## EXERCISE 1
Write out the whole forum thread on the Terra tool vest word for word.

☆ ☆ ☆ ☆ ☆

# Terra tool vest



## 99cents (Aug 20, 2012)

What do you think, guys? Can I hang my beautiful blue, German engineered drill and driver from it?


----------



## HackWork (Oct 2, 2009)

I can’t say for sure until I see the matching high heels.


----------



## Smid (Jul 9, 2014)

Atlas 46 makes a pretty handy looking setup for vests. While seemingly very convenient, I couldn’t actually bring myself to wear it


----------



## PaddyF924 (Feb 2, 2017)

The atlas 46 one. A couple of guys i work with have it. Other then it getting hot, they like it.


----------



## MechanicalDVR (Dec 29, 2007)

HackWork said:


> I can’t say for sure until I see the matching high heels.


LMAO, that was the best response I've seen in a long while here!


----------



## MechanicalDVR (Dec 29, 2007)

PaddyF924 said:


> The atlas 46 one. A couple of guys i work with have it. Other then it getting hot, they like it.

☆ ☆ ☆ ☆ ☆

## EXERCISE 2
Give the listing below again line for line, leaving out the pictures.

## SUPPLIED ENTRIES
☆ ☆ ☆ ☆ ☆

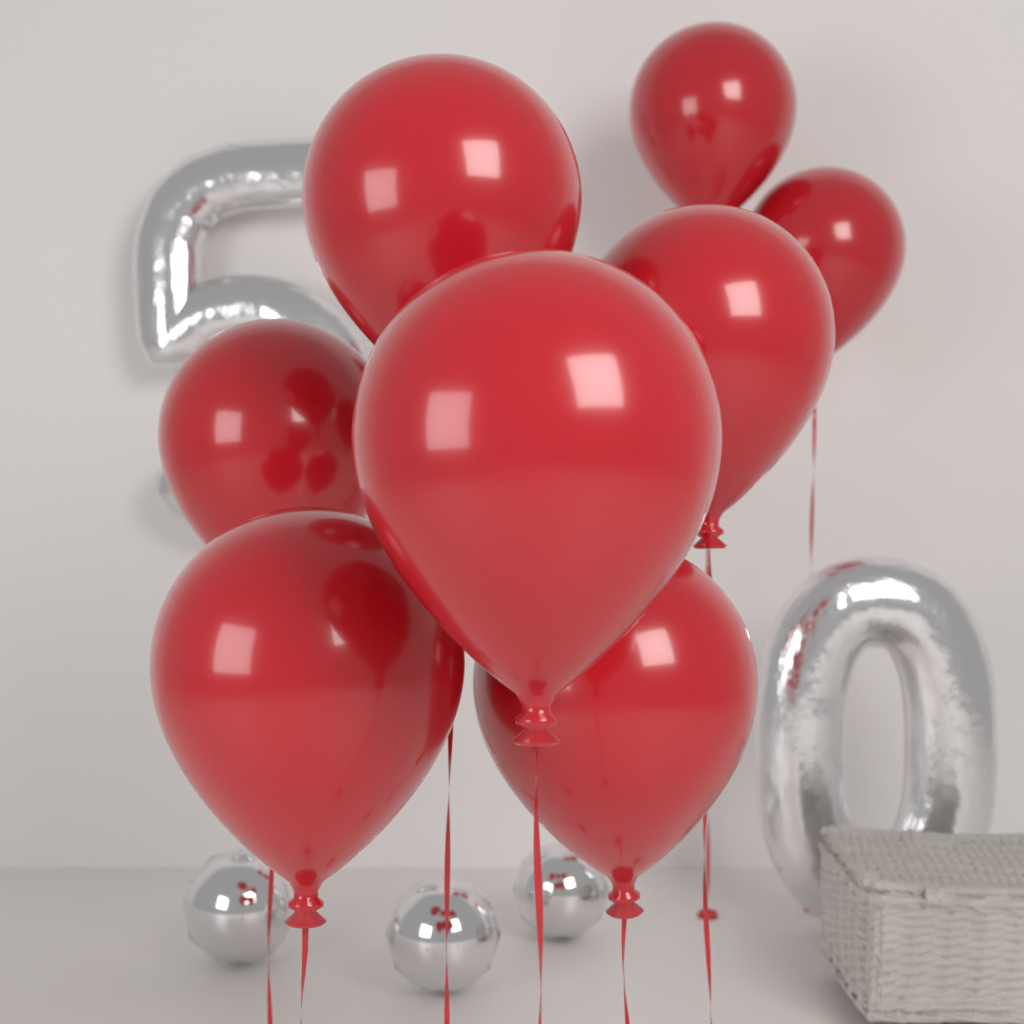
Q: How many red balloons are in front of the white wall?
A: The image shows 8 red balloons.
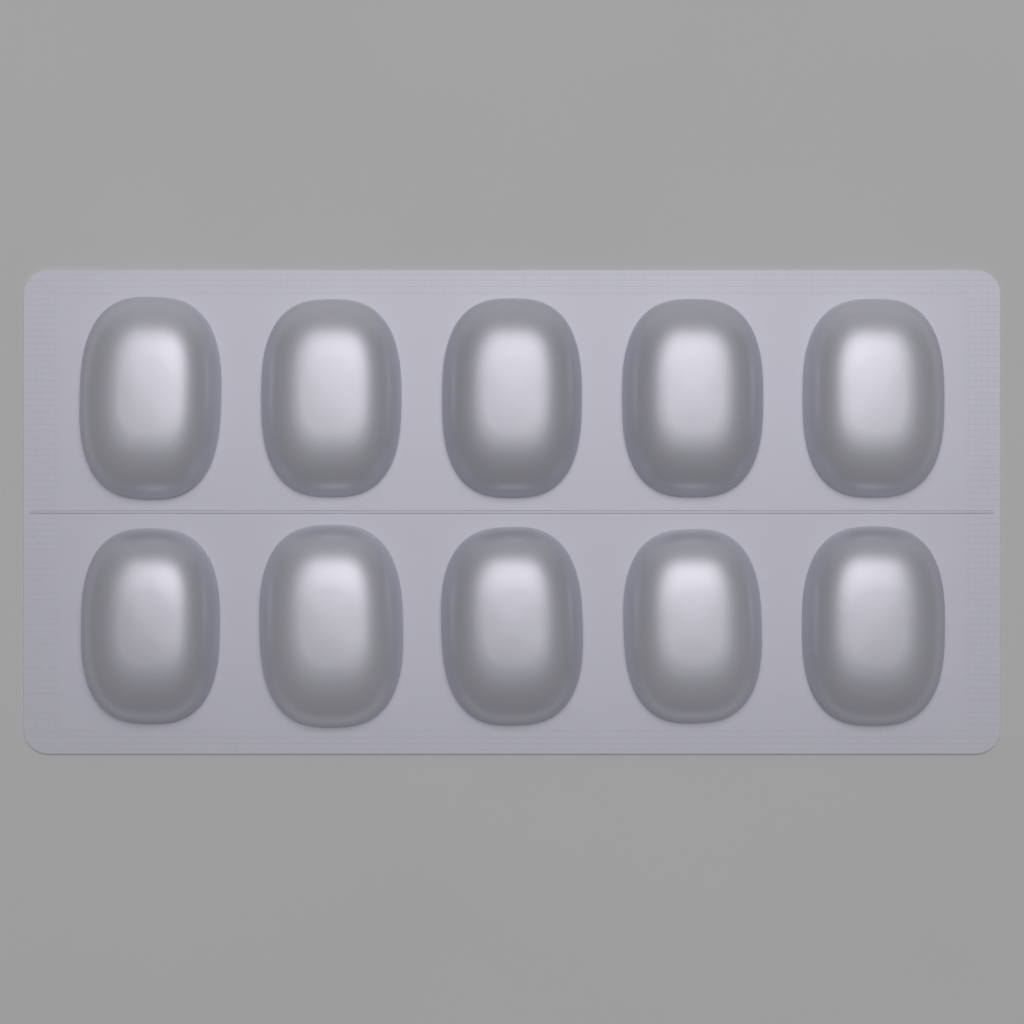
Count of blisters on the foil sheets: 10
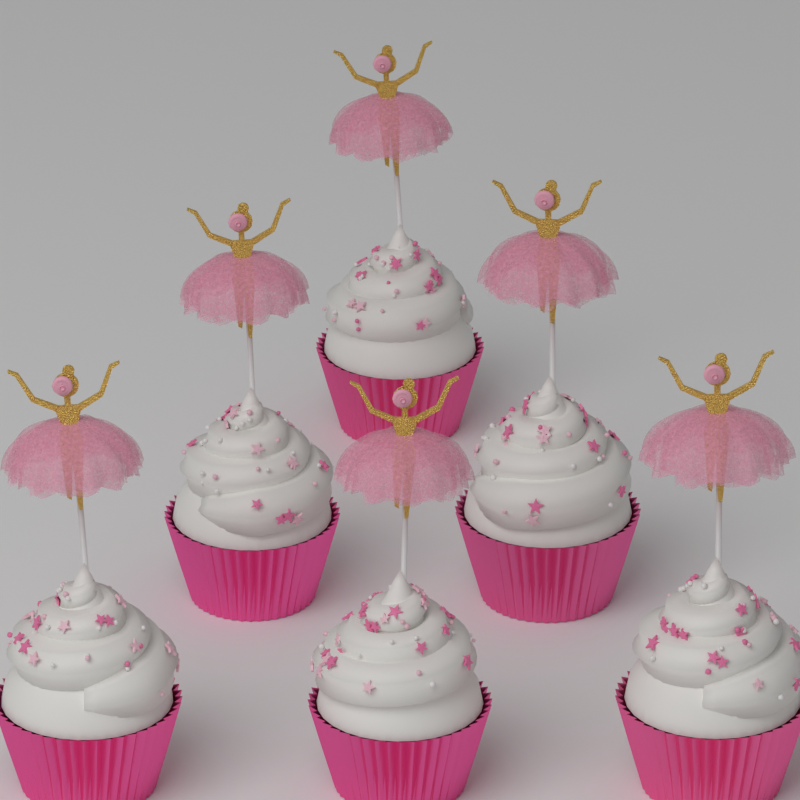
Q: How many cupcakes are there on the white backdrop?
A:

☆ ☆ ☆ ☆ ☆

## WRITTEN RESPONSE 1
# Terra tool vest



## 99cents (Aug 20, 2012)

What do you think, guys? Can I hang my beautiful blue, German engineered drill and driver from it?


----------



## HackWork (Oct 2, 2009)

I can’t say for sure until I see the matching high heels.


----------



## Smid (Jul 9, 2014)

Atlas 46 makes a pretty handy looking setup for vests. While seemingly very convenient, I couldn’t actually bring myself to wear it


----------



## PaddyF924 (Feb 2, 2017)

The atlas 46 one. A couple of guys i work with have it. Other then it getting hot, they like it.


----------



## MechanicalDVR (Dec 29, 2007)

HackWork said:


> I can’t say for sure until I see the matching high heels.


LMAO, that was the best response I've seen in a long while here!


----------



## MechanicalDVR (Dec 29, 2007)

PaddyF924 said:


> The atlas 46 one. A couple of guys i work with have it. Other then it getting hot, they like it.

## WRITTEN RESPONSE 2
Q: How many red balloons are in front of the white wall?
A: The image shows 8 red balloons.
Count of blisters on the foil sheets: 10
Q: How many cupcakes are there on the white backdrop?
A:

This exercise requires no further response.